Pohon Sialang (Koompassia excels)-- pohon paling tinggi dan besar yang menjadi sarang lebah di kawasan itu juga habis ditumbang. Pohon Sialang selama ini menjadi yang sakral dan andalan masyarakat adat Batin Sembilan, karena menghasilkan madu dari koloni lebah yang tinggal di pohon itu.
"Ado sekitar 14 batang pohon Sialang di sini (Sungai Jerat) yang terbakar, habis" ujar Rusman.
Tak hanya Pohon Sialang, pohon-pohon besar lainnya juga ikut ditumbang oleh perambah. Padahal kawasan itu selama ini telah menjadi ruang hidup masyarakat adat Batin Sembilan.
Advertisement
Perjuangan di Tengah Kerusakan Hutan
Mang Rusman, begitu ia disapa, juga merupakan seorang pemanjat pohon Sialang. Ia ulung memanjat pohon Sialang yang tingginya mencapai puluhan meter.
Sebelum memanen madu di pohon Sialang itu kata Rusman, ada ritual khusus.
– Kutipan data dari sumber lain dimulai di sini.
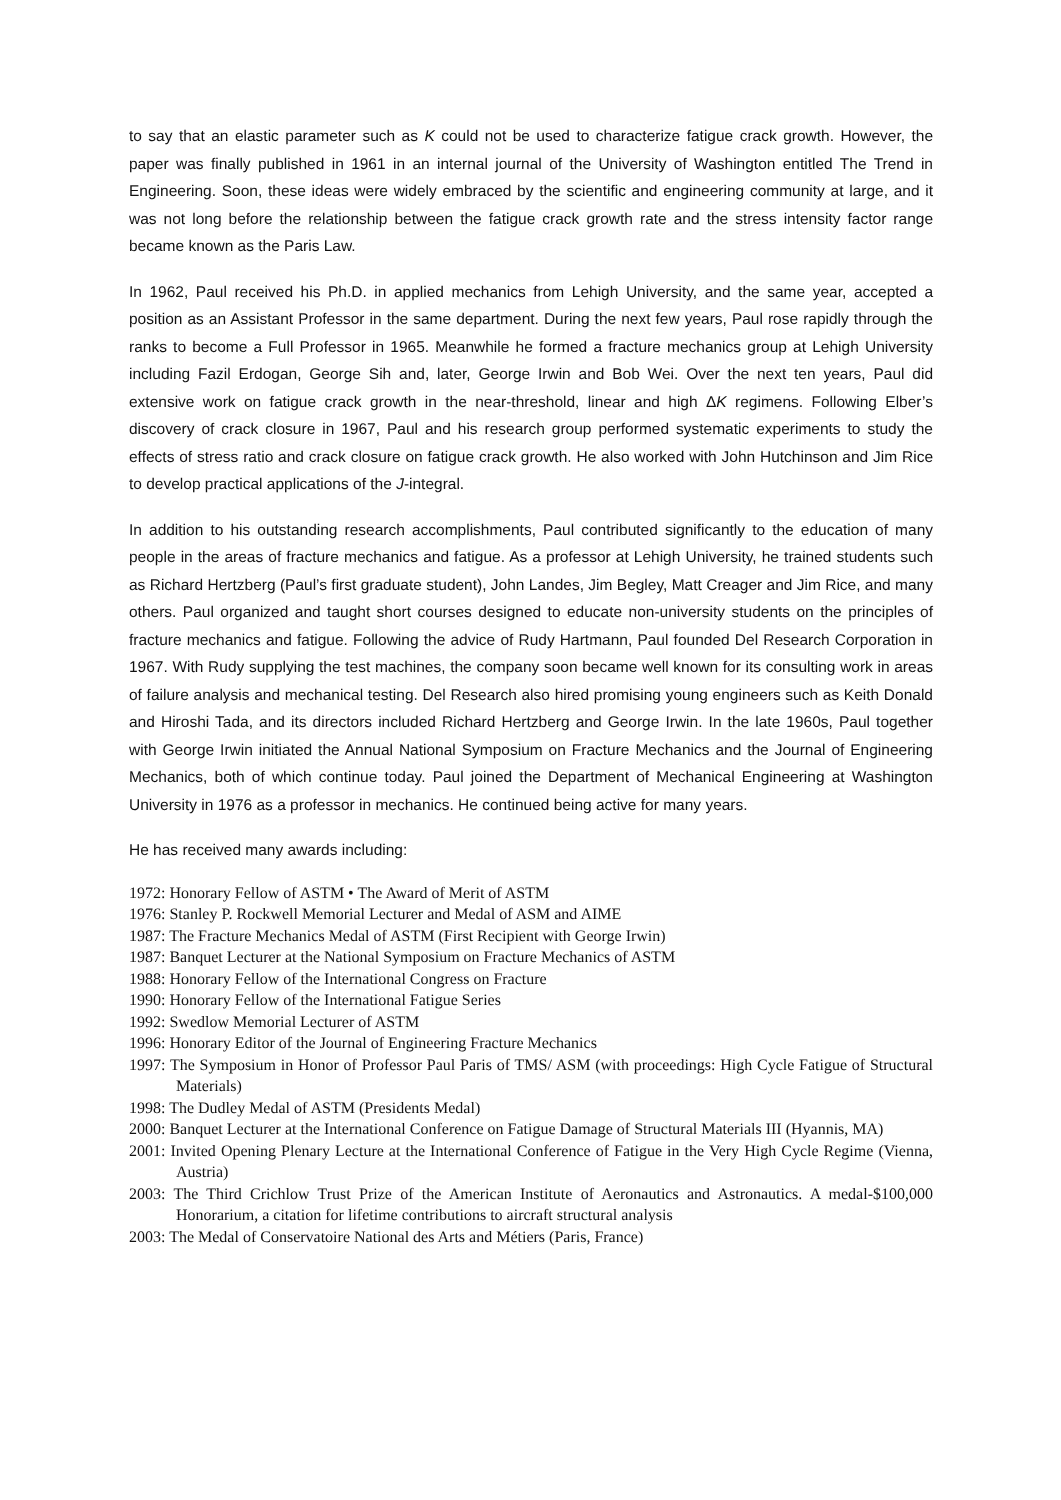to say that an elastic parameter such as K could not be used to characterize fatigue crack growth. However, the paper was finally published in 1961 in an internal journal of the University of Washington entitled The Trend in Engineering. Soon, these ideas were widely embraced by the scientific and engineering community at large, and it was not long before the relationship between the fatigue crack growth rate and the stress intensity factor range became known as the Paris Law.
In 1962, Paul received his Ph.D. in applied mechanics from Lehigh University, and the same year, accepted a position as an Assistant Professor in the same department. During the next few years, Paul rose rapidly through the ranks to become a Full Professor in 1965. Meanwhile he formed a fracture mechanics group at Lehigh University including Fazil Erdogan, George Sih and, later, George Irwin and Bob Wei. Over the next ten years, Paul did extensive work on fatigue crack growth in the near-threshold, linear and high ΔK regimens. Following Elber’s discovery of crack closure in 1967, Paul and his research group performed systematic experiments to study the effects of stress ratio and crack closure on fatigue crack growth. He also worked with John Hutchinson and Jim Rice to develop practical applications of the J-integral.
In addition to his outstanding research accomplishments, Paul contributed significantly to the education of many people in the areas of fracture mechanics and fatigue. As a professor at Lehigh University, he trained students such as Richard Hertzberg (Paul’s first graduate student), John Landes, Jim Begley, Matt Creager and Jim Rice, and many others. Paul organized and taught short courses designed to educate non-university students on the principles of fracture mechanics and fatigue. Following the advice of Rudy Hartmann, Paul founded Del Research Corporation in 1967. With Rudy supplying the test machines, the company soon became well known for its consulting work in areas of failure analysis and mechanical testing. Del Research also hired promising young engineers such as Keith Donald and Hiroshi Tada, and its directors included Richard Hertzberg and George Irwin. In the late 1960s, Paul together with George Irwin initiated the Annual National Symposium on Fracture Mechanics and the Journal of Engineering Mechanics, both of which continue today. Paul joined the Department of Mechanical Engineering at Washington University in 1976 as a professor in mechanics. He continued being active for many years.
He has received many awards including:
1972: Honorary Fellow of ASTM • The Award of Merit of ASTM
1976: Stanley P. Rockwell Memorial Lecturer and Medal of ASM and AIME
1987: The Fracture Mechanics Medal of ASTM (First Recipient with George Irwin)
1987: Banquet Lecturer at the National Symposium on Fracture Mechanics of ASTM
1988: Honorary Fellow of the International Congress on Fracture
1990: Honorary Fellow of the International Fatigue Series
1992: Swedlow Memorial Lecturer of ASTM
1996: Honorary Editor of the Journal of Engineering Fracture Mechanics
1997: The Symposium in Honor of Professor Paul Paris of TMS/ ASM (with proceedings: High Cycle Fatigue of Structural Materials)
1998: The Dudley Medal of ASTM (Presidents Medal)
2000: Banquet Lecturer at the International Conference on Fatigue Damage of Structural Materials III (Hyannis, MA)
2001: Invited Opening Plenary Lecture at the International Conference of Fatigue in the Very High Cycle Regime (Vienna, Austria)
2003: The Third Crichlow Trust Prize of the American Institute of Aeronautics and Astronautics. A medal-$100,000 Honorarium, a citation for lifetime contributions to aircraft structural analysis
2003: The Medal of Conservatoire National des Arts and Métiers (Paris, France)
Ritual khusus untuk memanen madu Sialang itu menurut Rusman, harus dilakukan supaya hasil madu yang didapat menjadi lebih banyak.
"Pohon Sialang sekarang yang masih ado di wilayah Sungai Bungin, ada sekitar 20 sampai 30 pohon," kata dia.
Di tengah ancaman kerusakan hutan yang datang silih berganti, kini Suku Batin Sembilan masih terus berjuang mempertahankan hutan agar tetap menjadi istana dan rumah untuk tempat mereka berlindung dan mencari makan.
Gayung bersambut, Rusman dan warga suku Batin Sembilan ikut bekerja menjaga dan mempertahankan Hutan Harapan bersama PT Resrotasi Ekosistem Indonesia (Reki). Perusahaan ini adalah pemegang konsesi restorasi untuk memulihkan hutan dataran rendah di Sumatera.
Hutan Harapan kini masih menghadapi ancaman, baik itu ancaman perambahan dan ancaman pembukaan jalan tambang. Jalan terjal dalam menghadang berbagai ancaman itu mesti mereka hadapi. "Agar Hutan Harapan bisa diwariskan untuk generasi anak cucu kedepan."